Scan each line of the records for the word "omitted" and extract the ones that have it.

→ **DATA FOR THIS EXERCISE**
↓

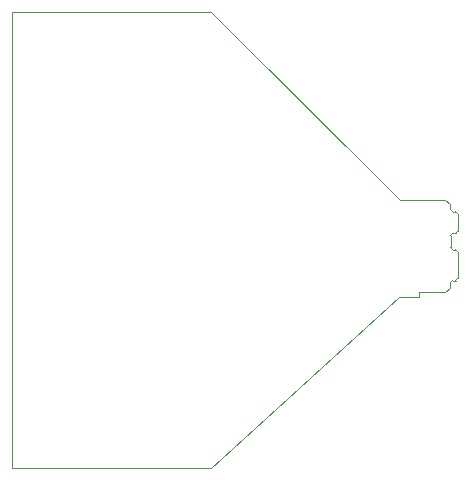
<source format=gm1>
G04 #@! TF.GenerationSoftware,KiCad,Pcbnew,7.0.2-0*
G04 #@! TF.CreationDate,2023-04-27T21:17:50-05:00*
G04 #@! TF.ProjectId,usb_programmer,7573625f-7072-46f6-9772-616d6d65722e,rev?*
G04 #@! TF.SameCoordinates,Original*
G04 #@! TF.FileFunction,Profile,NP*
%FSLAX46Y46*%
G04 Gerber Fmt 4.6, Leading zero omitted, Abs format (unit mm)*
G04 Created by KiCad (PCBNEW 7.0.2-0) date 2023-04-27 21:17:50*
%MOMM*%
%LPD*%
G01*
G04 APERTURE LIST*
G04 #@! TA.AperFunction,Profile*
%ADD10C,0.100000*%
G04 #@! TD*
G04 APERTURE END LIST*
D10*
X41035000Y-96160000D02*
X56967500Y-81695000D01*
X24150000Y-96175000D02*
X41035000Y-96160000D01*
X24150000Y-57575000D02*
X24150000Y-96175000D01*
X41035000Y-57550000D02*
X24150000Y-57575000D01*
X56980000Y-73495000D02*
X41035000Y-57550000D01*
X61270000Y-74270000D02*
G75*
G03*
X61470000Y-74470000I200000J0D01*
G01*
X61720000Y-80320000D02*
G75*
G03*
X61920000Y-80120000I-1J200001D01*
G01*
X61920000Y-77895000D02*
G75*
G03*
X61720000Y-77695000I-200001J-1D01*
G01*
X61520000Y-76295000D02*
G75*
G03*
X61320000Y-76495000I0J-200000D01*
G01*
X61720000Y-76295000D02*
G75*
G03*
X61920000Y-76095000I0J200000D01*
G01*
X61320000Y-77495000D02*
G75*
G03*
X61520000Y-77695000I200001J1D01*
G01*
X61920000Y-74670000D02*
G75*
G03*
X61720000Y-74470000I-200000J0D01*
G01*
X61470000Y-80320000D02*
G75*
G03*
X61270000Y-80520000I1J-200001D01*
G01*
X61320000Y-77495000D02*
X61320000Y-76495000D01*
X58670000Y-81695000D02*
X58670000Y-81295000D01*
X61270000Y-74270000D02*
X61270000Y-73820000D01*
X60820000Y-81295000D02*
X58670000Y-81295000D01*
X61270000Y-80520000D02*
X61270000Y-80925000D01*
X61920000Y-77895000D02*
X61920000Y-80120000D01*
X61270000Y-80925000D02*
X60820000Y-81295000D01*
X61520000Y-77695000D02*
X61720000Y-77695000D01*
X61270000Y-73820000D02*
X60820000Y-73495000D01*
X61920000Y-76095000D02*
X61920000Y-74670000D01*
X61720000Y-76295000D02*
X61520000Y-76295000D01*
X56967500Y-81695000D02*
X58670000Y-81695000D01*
X60820000Y-73495000D02*
X56980000Y-73495000D01*
X61720000Y-74470000D02*
X61470000Y-74470000D01*
X61720000Y-80320000D02*
X61470000Y-80320000D01*
M02*

</source>
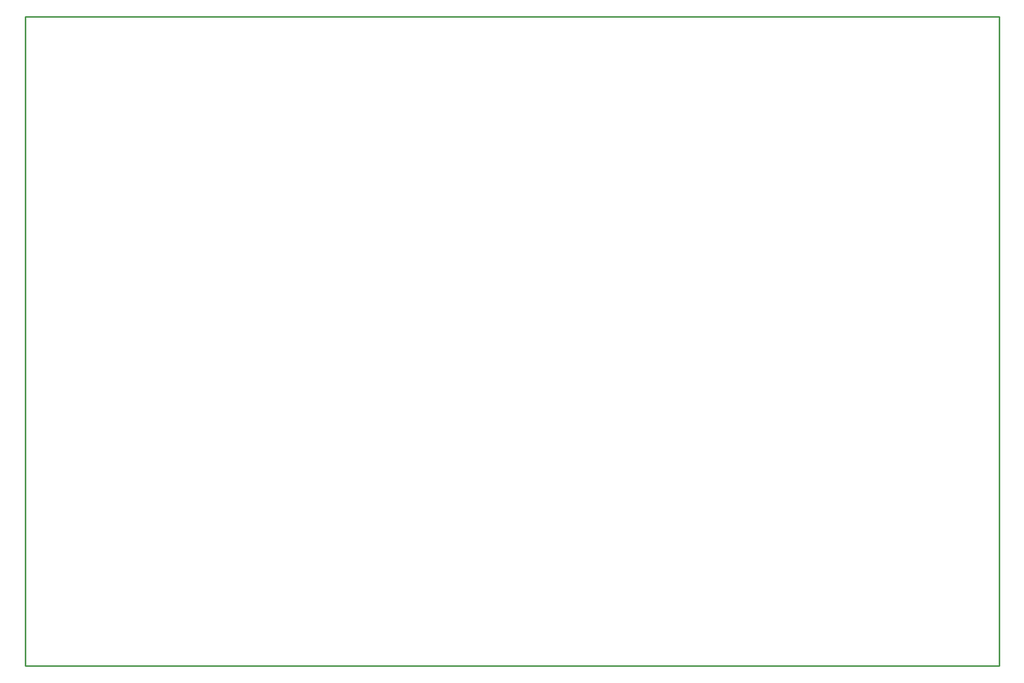
<source format=gko>
G04 ---------------------------- Layer name :KeepOutLayer*
G04 EasyEDA v5.4.11, Sat, 12 May 2018 19:29:08 GMT*
G04 dca06a4066c74d719eec436680ae0180*
G04 Gerber Generator version 0.2*
G04 Scale: 100 percent, Rotated: No, Reflected: No *
G04 Dimensions in inches *
G04 leading zeros omitted , absolute positions ,2 integer and 4 decimal *
%FSLAX24Y24*%
%MOIN*%
G90*
G70D02*

%ADD10C,0.010000*%
G54D10*
G01X0Y42800D02*
G01X64200Y42800D01*
G01X64200Y0D01*
G01X0Y0D01*
G01X0Y42800D01*

%LPD*%
M00*
M02*

</source>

↑

→ **RESPONSE TO THIS EXERCISE**
G04 Gerber Fmt 4.6, Leading zero omitted, Abs format (unit mm)*
G04 leading zeros omitted , absolute positions ,2 integer and 4 decimal *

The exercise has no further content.